Problem to work on: Your copy of the entries must be exact, and it must not include the pictures.

Material for the task:
[Start of section]

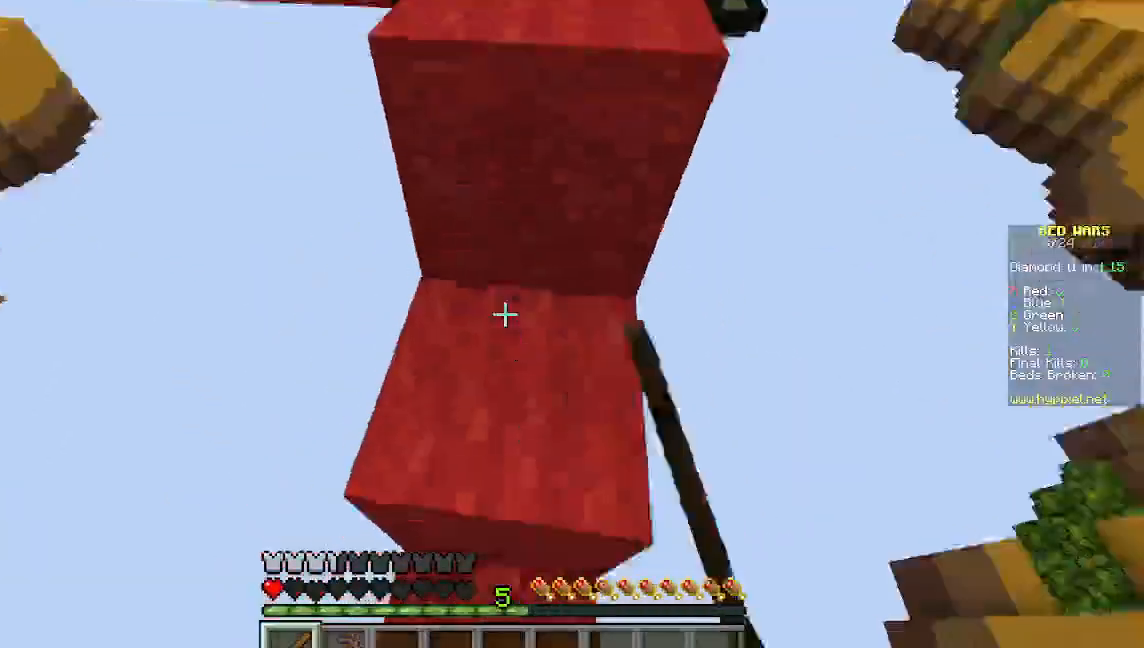
{"keys": ["w"], "mouse": [], "events": []}
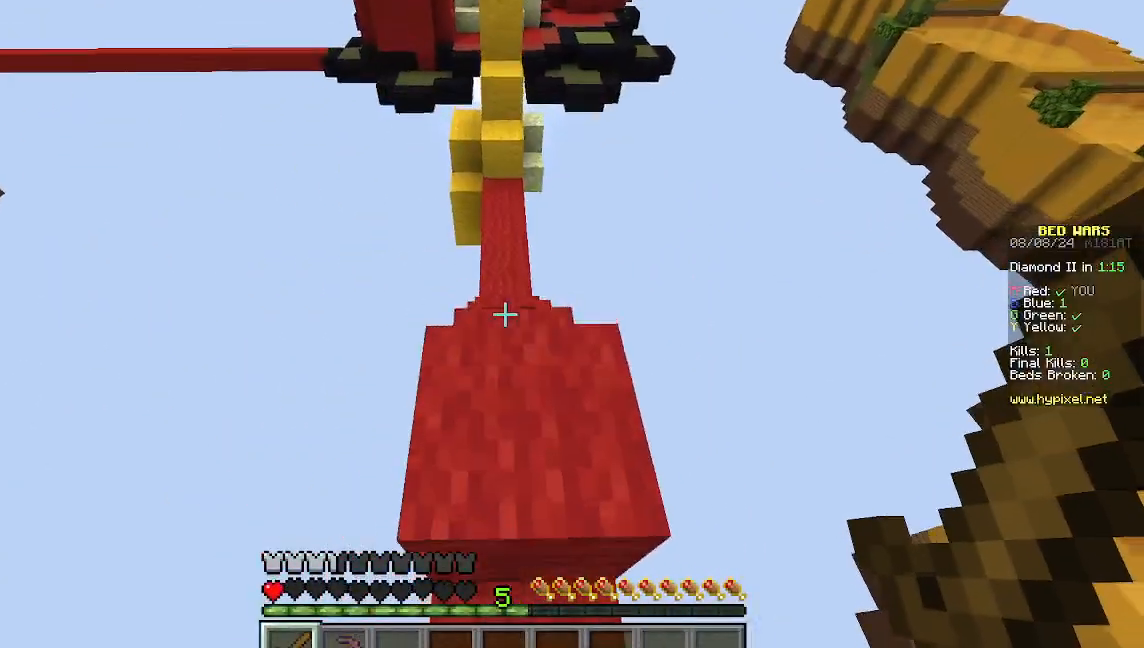
{"keys": ["w"], "mouse": [], "events": [[200, "w", "up"], [378, "w", "down"]]}
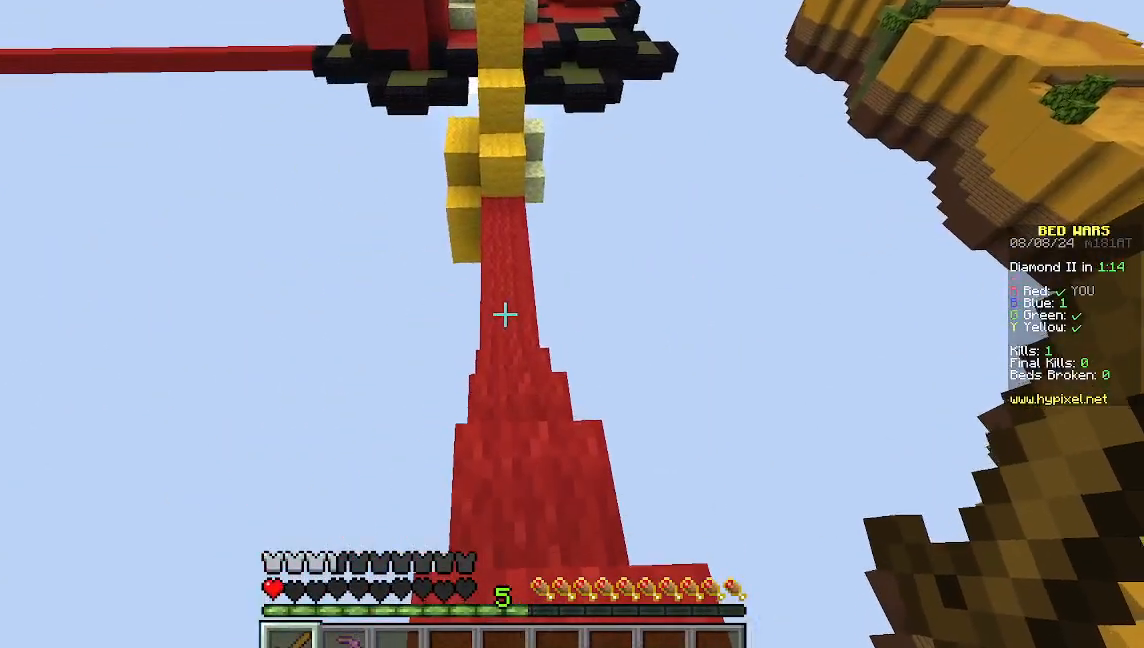
{"keys": ["w"], "mouse": [], "events": []}
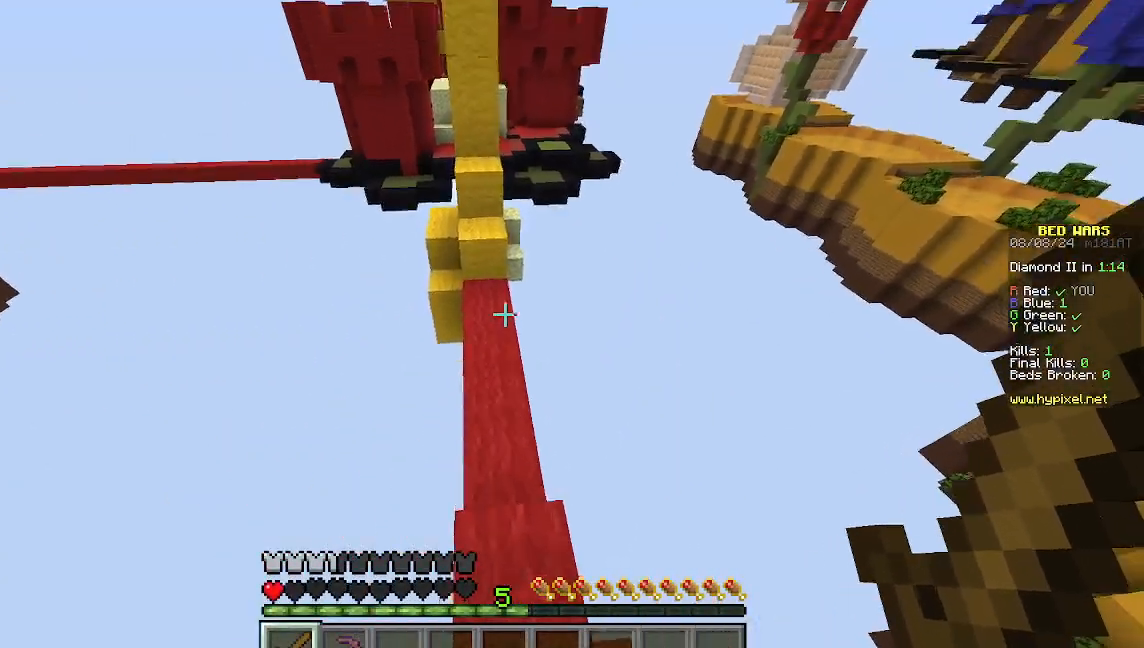
{"keys": ["w"], "mouse": [], "events": []}
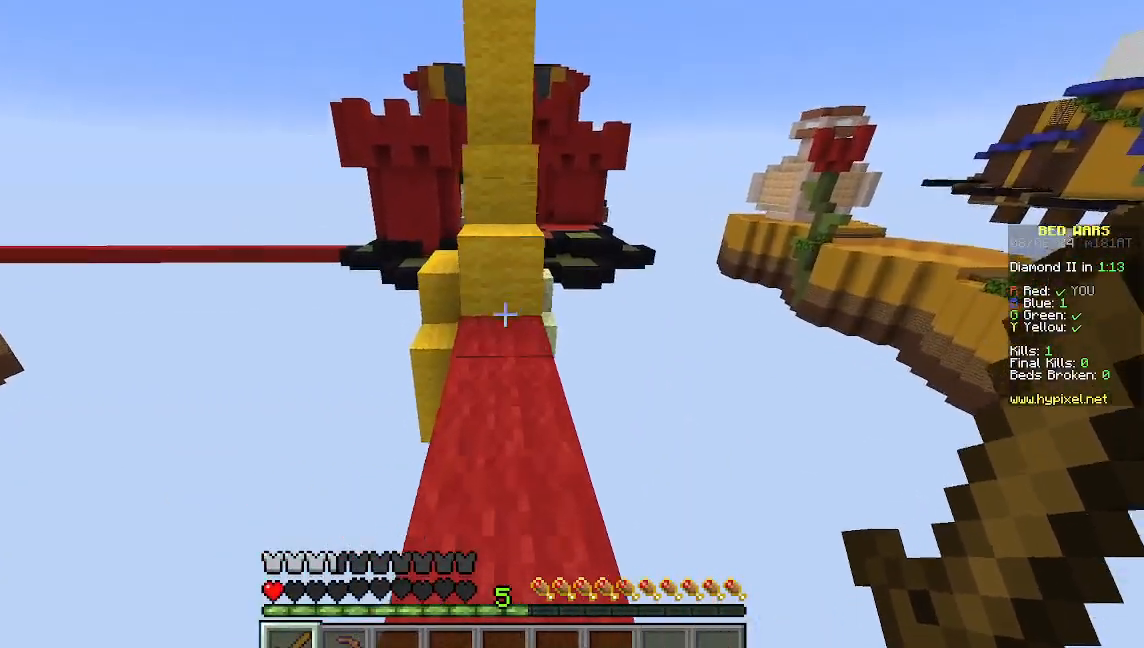
{"keys": ["w"], "mouse": [], "events": []}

[End of section]

Solution:
{"keys": ["w"], "mouse": [], "events": []}
{"keys": ["w"], "mouse": [], "events": [[200, "w", "up"], [378, "w", "down"]]}
{"keys": ["w"], "mouse": [], "events": []}
{"keys": ["w"], "mouse": [], "events": []}
{"keys": ["w"], "mouse": [], "events": []}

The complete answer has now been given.